Images with localized body landmarks
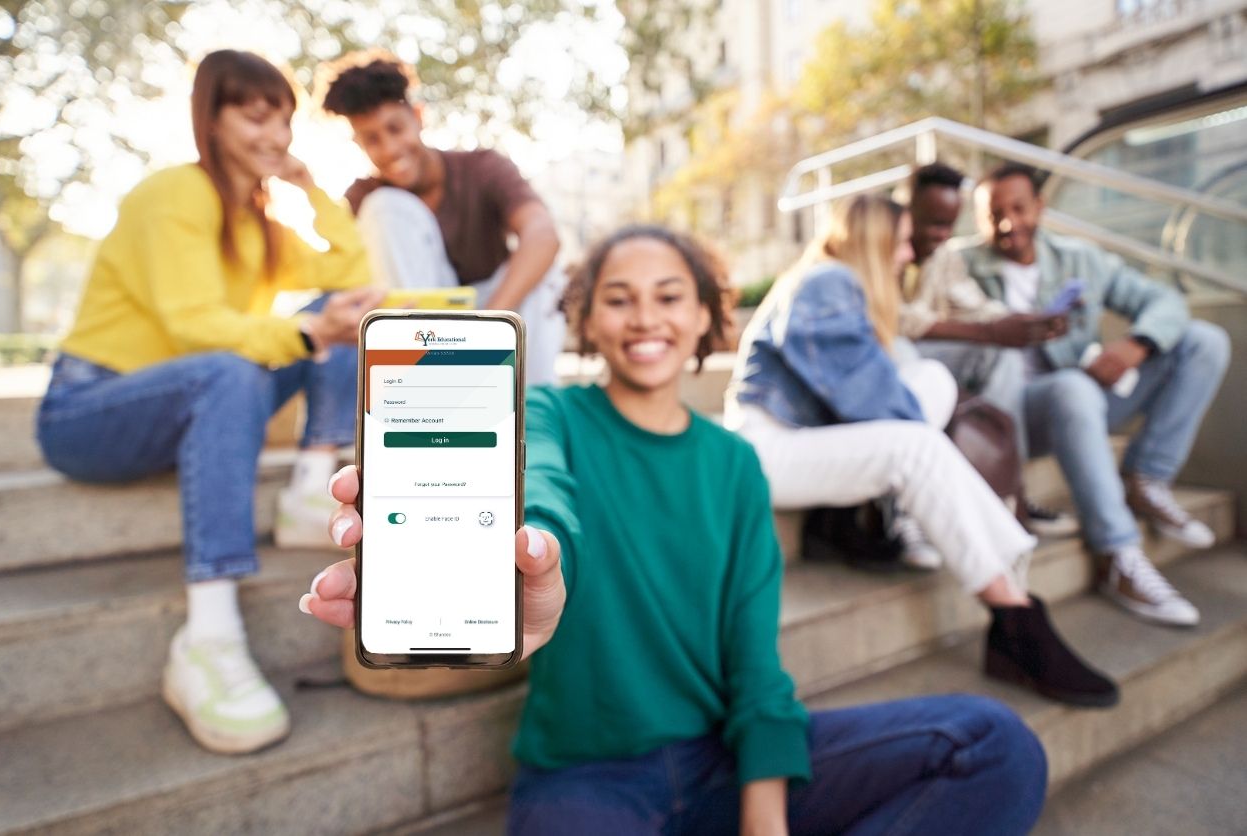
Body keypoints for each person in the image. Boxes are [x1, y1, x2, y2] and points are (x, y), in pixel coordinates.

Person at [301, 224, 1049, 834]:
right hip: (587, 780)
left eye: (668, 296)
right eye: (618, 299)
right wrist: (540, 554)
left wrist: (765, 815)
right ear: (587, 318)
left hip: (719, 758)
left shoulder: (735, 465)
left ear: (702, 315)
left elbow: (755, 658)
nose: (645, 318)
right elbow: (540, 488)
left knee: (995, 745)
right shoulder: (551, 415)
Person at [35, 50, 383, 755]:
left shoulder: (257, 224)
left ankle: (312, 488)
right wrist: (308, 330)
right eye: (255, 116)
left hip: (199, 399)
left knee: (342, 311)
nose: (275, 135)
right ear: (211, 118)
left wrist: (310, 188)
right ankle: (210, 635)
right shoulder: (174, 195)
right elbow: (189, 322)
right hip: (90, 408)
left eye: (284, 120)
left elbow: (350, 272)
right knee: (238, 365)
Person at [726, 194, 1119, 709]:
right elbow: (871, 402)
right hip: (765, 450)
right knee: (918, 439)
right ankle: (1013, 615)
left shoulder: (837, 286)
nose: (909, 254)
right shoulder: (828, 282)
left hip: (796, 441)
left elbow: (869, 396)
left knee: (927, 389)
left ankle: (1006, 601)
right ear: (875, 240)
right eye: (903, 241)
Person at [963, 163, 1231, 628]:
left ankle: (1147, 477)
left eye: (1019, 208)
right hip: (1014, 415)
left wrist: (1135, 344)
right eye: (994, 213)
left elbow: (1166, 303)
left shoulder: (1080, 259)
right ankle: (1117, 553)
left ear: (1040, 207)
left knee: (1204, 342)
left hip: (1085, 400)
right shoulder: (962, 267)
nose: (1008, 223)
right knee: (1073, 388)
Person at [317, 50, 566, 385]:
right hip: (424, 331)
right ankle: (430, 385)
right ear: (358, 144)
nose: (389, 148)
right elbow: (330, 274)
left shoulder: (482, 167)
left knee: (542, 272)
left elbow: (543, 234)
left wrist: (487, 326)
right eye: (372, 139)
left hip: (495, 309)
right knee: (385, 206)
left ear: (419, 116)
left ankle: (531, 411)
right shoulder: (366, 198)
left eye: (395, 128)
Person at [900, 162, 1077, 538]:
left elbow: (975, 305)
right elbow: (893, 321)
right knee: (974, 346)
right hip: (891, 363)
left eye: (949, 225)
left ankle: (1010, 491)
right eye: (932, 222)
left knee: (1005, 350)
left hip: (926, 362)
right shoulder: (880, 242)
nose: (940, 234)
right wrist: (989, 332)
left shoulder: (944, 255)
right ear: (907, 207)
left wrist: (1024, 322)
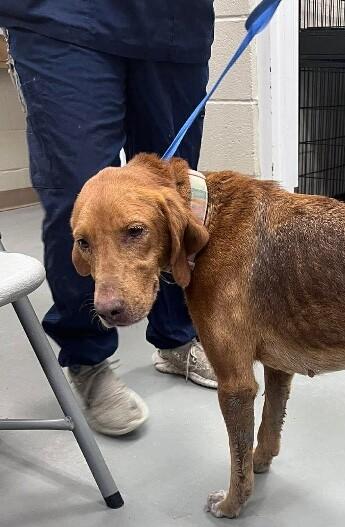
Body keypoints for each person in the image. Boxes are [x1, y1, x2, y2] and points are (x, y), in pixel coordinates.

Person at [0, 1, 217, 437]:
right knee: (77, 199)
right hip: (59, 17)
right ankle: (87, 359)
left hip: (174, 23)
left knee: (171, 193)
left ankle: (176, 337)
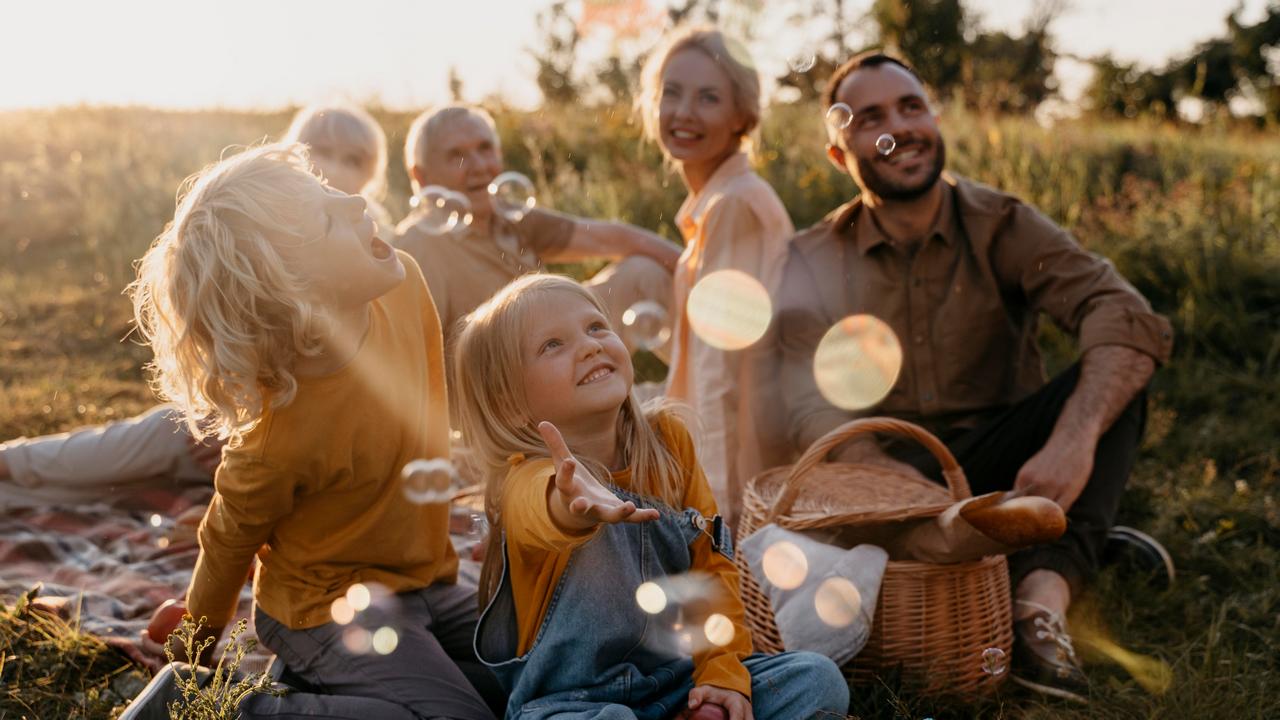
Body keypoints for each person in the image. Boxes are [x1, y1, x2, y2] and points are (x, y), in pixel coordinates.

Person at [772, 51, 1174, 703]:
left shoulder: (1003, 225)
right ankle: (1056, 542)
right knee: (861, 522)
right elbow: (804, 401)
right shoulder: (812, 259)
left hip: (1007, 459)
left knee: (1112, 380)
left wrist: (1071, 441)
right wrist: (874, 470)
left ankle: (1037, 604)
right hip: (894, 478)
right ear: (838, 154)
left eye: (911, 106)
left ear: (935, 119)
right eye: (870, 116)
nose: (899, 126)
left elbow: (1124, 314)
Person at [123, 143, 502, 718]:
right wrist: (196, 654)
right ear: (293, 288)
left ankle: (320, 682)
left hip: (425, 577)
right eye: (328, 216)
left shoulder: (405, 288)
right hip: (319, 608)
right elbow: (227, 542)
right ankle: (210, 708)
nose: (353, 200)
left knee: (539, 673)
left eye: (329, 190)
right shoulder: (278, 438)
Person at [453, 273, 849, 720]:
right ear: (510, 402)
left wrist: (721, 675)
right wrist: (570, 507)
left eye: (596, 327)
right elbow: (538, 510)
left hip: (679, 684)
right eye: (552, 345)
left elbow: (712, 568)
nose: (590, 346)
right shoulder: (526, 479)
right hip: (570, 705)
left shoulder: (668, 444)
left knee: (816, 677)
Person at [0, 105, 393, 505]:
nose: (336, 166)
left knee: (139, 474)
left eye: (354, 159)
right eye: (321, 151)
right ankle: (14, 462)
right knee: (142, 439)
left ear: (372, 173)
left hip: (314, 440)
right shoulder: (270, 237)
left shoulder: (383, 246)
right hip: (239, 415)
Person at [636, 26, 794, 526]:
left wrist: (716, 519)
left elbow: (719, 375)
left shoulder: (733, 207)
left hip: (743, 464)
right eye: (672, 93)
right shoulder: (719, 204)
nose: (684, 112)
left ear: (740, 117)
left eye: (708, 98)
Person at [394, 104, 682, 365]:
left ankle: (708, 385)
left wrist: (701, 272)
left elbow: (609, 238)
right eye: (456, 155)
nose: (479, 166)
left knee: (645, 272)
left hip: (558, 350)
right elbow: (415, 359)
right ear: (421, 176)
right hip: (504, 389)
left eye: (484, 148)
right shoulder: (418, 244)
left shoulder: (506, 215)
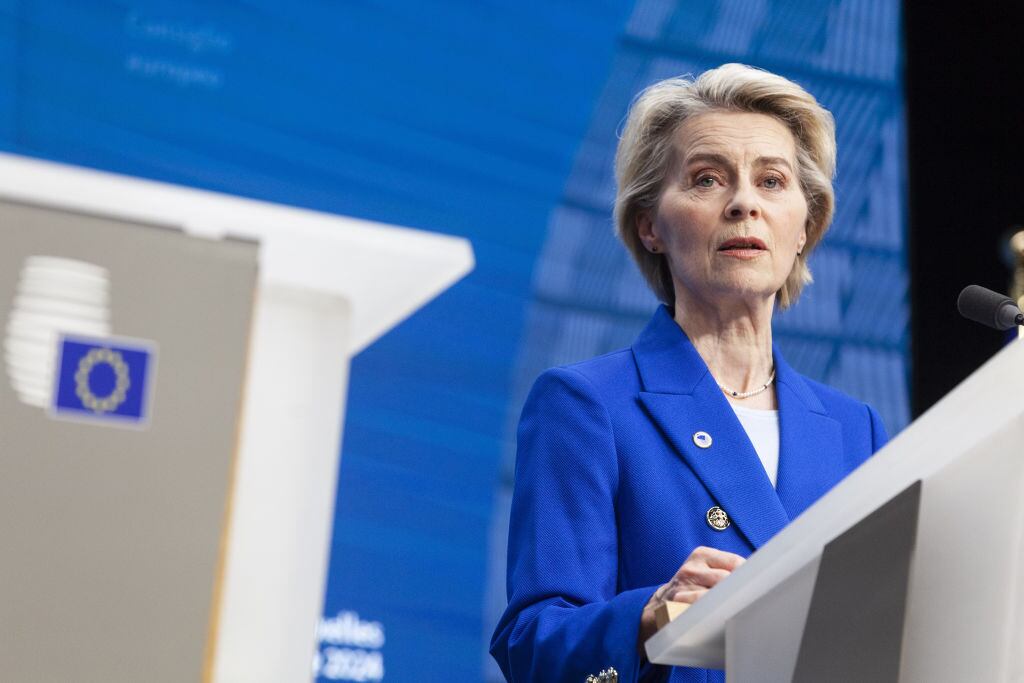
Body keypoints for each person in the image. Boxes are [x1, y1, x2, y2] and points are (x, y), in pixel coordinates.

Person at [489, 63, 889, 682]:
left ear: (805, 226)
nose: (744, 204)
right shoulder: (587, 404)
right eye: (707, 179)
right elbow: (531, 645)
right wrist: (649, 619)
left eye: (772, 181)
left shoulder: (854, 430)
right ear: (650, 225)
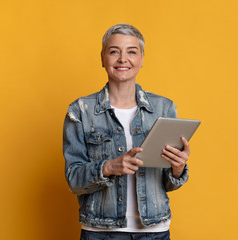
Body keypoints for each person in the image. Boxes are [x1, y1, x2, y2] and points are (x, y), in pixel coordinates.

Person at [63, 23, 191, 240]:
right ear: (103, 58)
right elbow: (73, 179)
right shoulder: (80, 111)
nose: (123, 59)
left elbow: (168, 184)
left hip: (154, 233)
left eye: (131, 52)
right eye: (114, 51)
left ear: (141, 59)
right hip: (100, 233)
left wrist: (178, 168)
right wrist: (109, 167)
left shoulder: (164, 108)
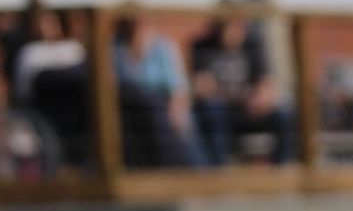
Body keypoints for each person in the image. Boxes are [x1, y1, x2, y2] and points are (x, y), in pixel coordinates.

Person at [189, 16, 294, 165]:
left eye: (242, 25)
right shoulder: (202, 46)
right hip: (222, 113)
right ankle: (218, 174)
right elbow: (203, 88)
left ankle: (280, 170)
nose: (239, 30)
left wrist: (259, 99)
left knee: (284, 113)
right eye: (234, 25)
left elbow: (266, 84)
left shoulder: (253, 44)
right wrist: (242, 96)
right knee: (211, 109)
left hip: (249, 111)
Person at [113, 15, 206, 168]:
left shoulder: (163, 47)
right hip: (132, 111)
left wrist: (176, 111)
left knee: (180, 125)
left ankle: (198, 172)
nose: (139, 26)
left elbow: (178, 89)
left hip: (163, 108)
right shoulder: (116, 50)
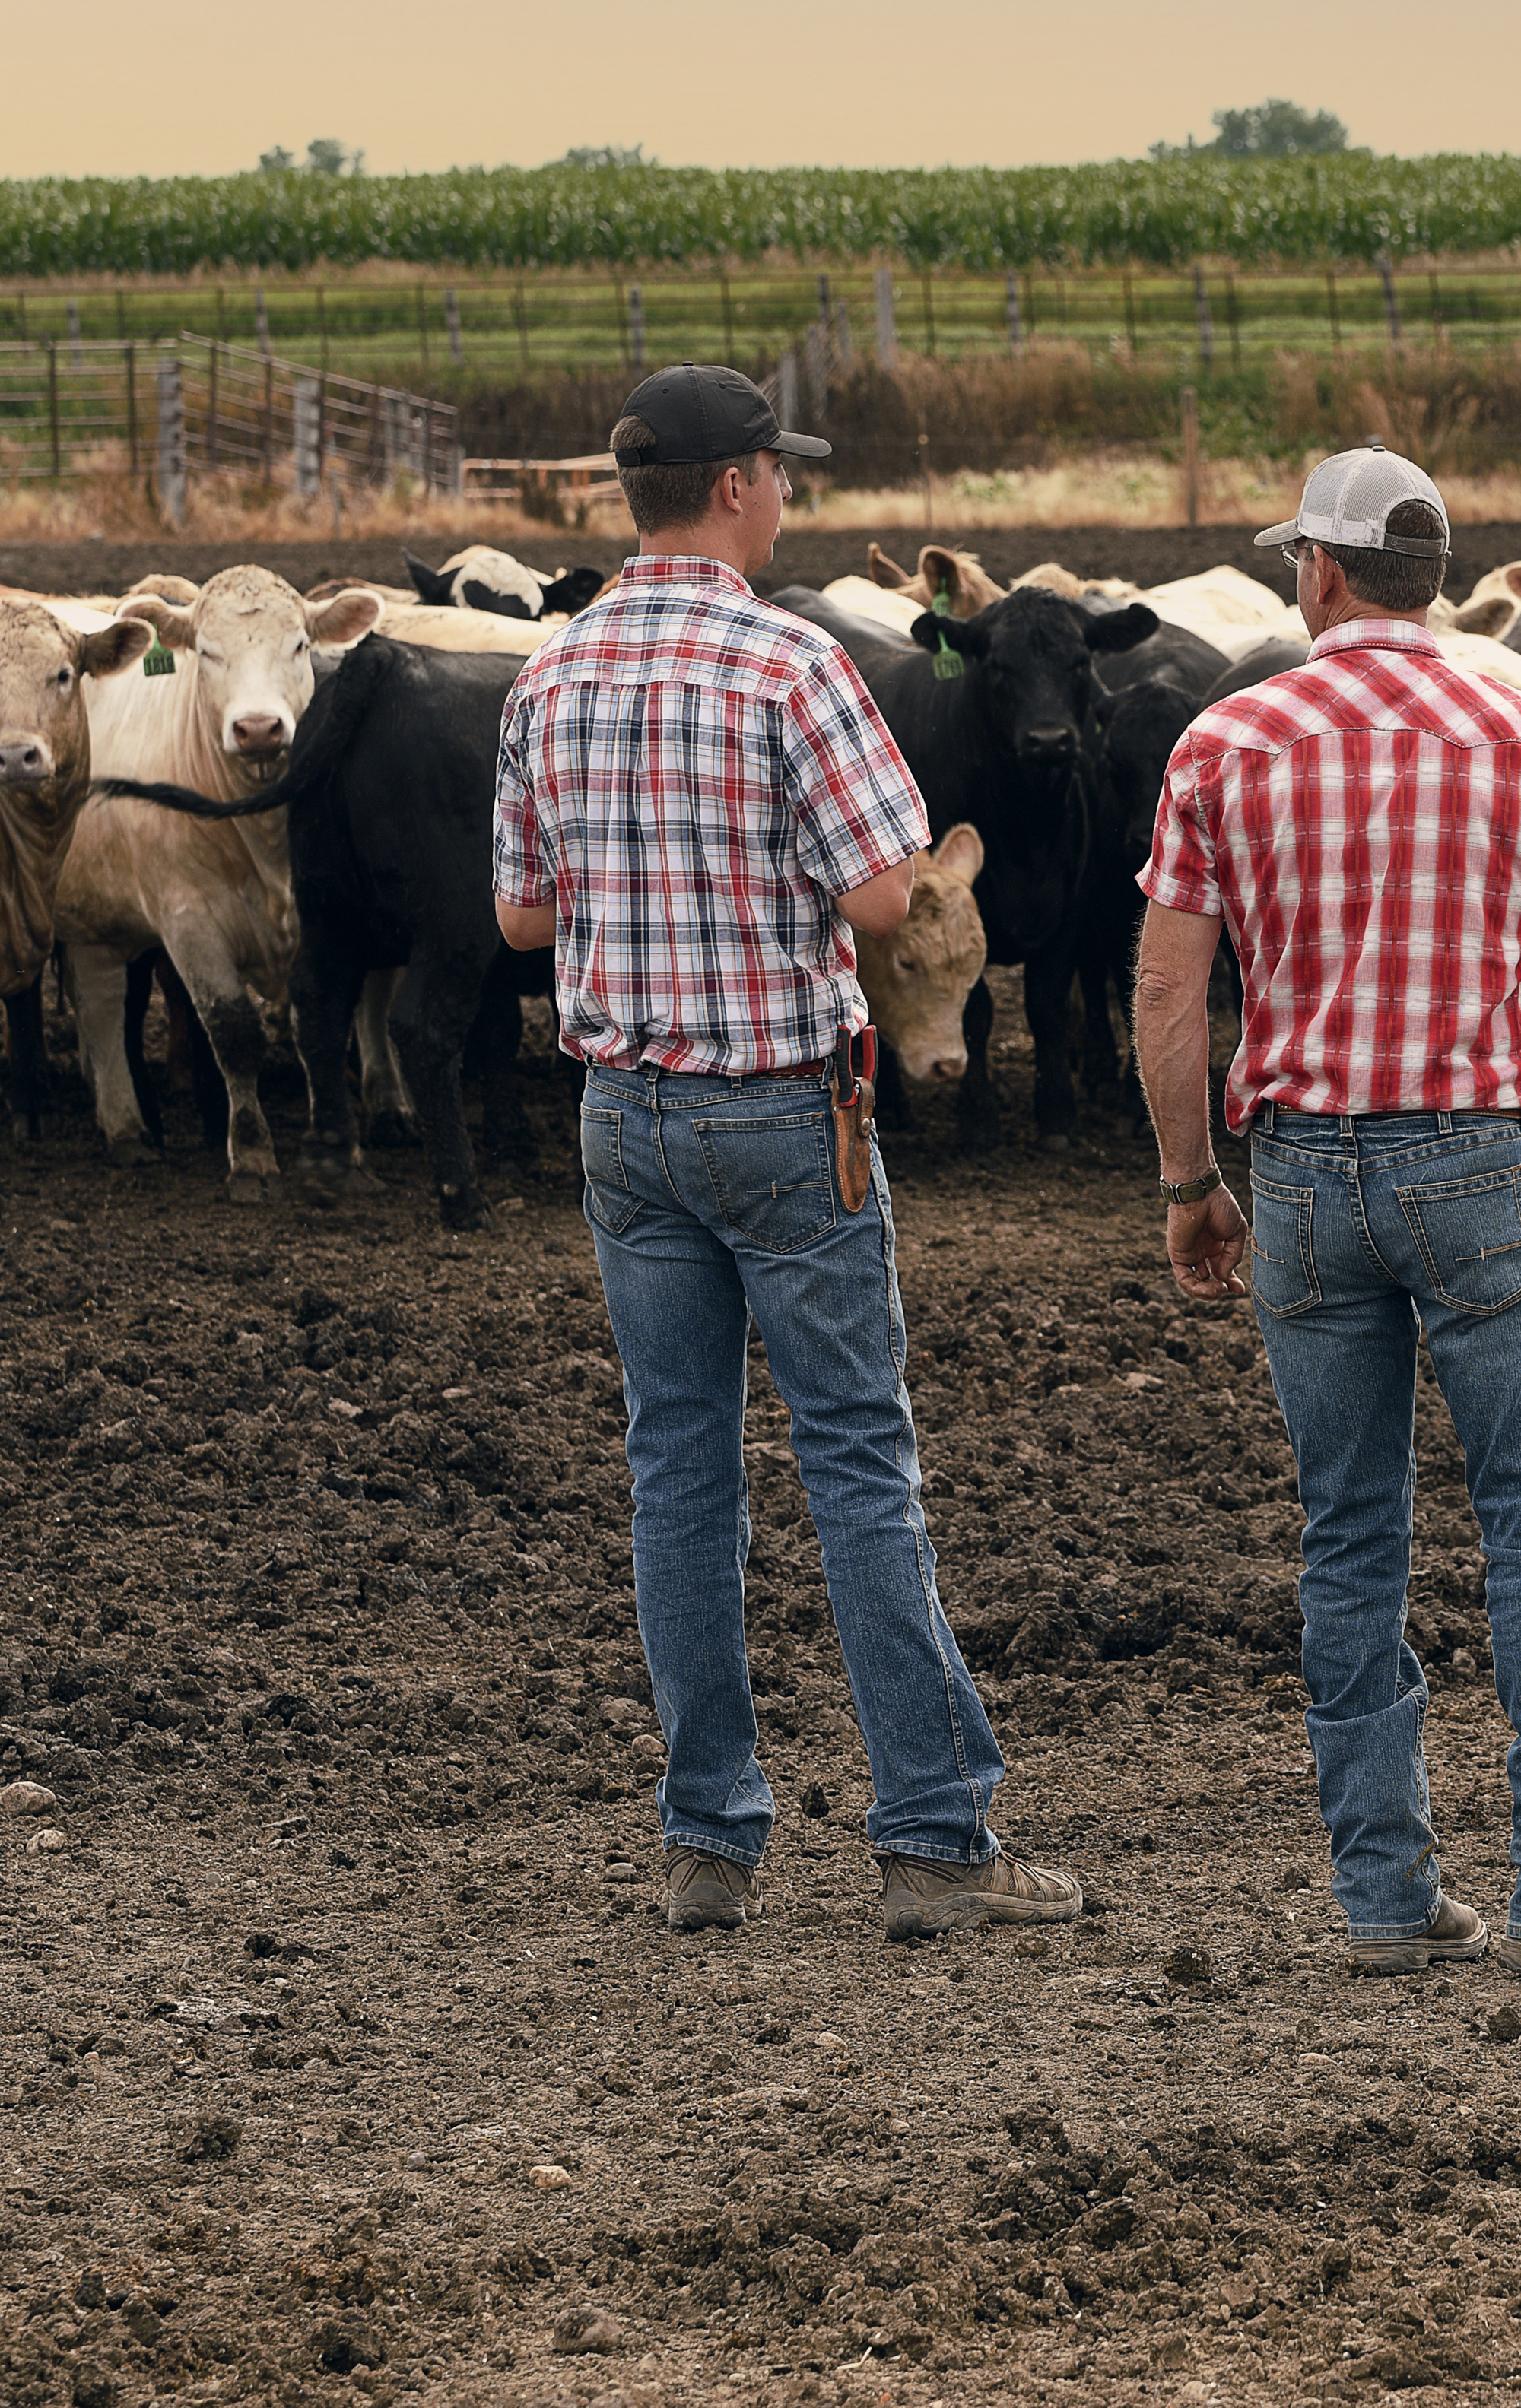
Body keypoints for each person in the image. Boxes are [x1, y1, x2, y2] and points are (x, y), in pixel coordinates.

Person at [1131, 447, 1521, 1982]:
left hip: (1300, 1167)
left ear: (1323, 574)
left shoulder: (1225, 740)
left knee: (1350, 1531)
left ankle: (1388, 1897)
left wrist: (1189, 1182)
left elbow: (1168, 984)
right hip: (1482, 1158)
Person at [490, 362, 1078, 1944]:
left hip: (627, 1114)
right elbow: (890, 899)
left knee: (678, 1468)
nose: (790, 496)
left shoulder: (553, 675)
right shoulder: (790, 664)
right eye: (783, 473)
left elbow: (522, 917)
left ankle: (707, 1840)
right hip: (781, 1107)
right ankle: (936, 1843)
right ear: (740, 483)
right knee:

▶ [What to do] Out of the entries above, write out only the lines between the line holding "right eye: (321, 151)" and the line holding "nose: (684, 112)", inclusive, each exactly as given.

▶ [Solution below]
right eye: (321, 151)
right ankle: (14, 462)
right knee: (142, 439)
left ear: (372, 173)
left hip: (314, 440)
right shoulder: (270, 237)
left shoulder: (383, 246)
right hip: (239, 415)
Person at [636, 26, 794, 526]:
left wrist: (716, 519)
left elbow: (719, 375)
left shoulder: (733, 207)
left hip: (743, 464)
right eye: (672, 93)
right shoulder: (719, 204)
nose: (684, 112)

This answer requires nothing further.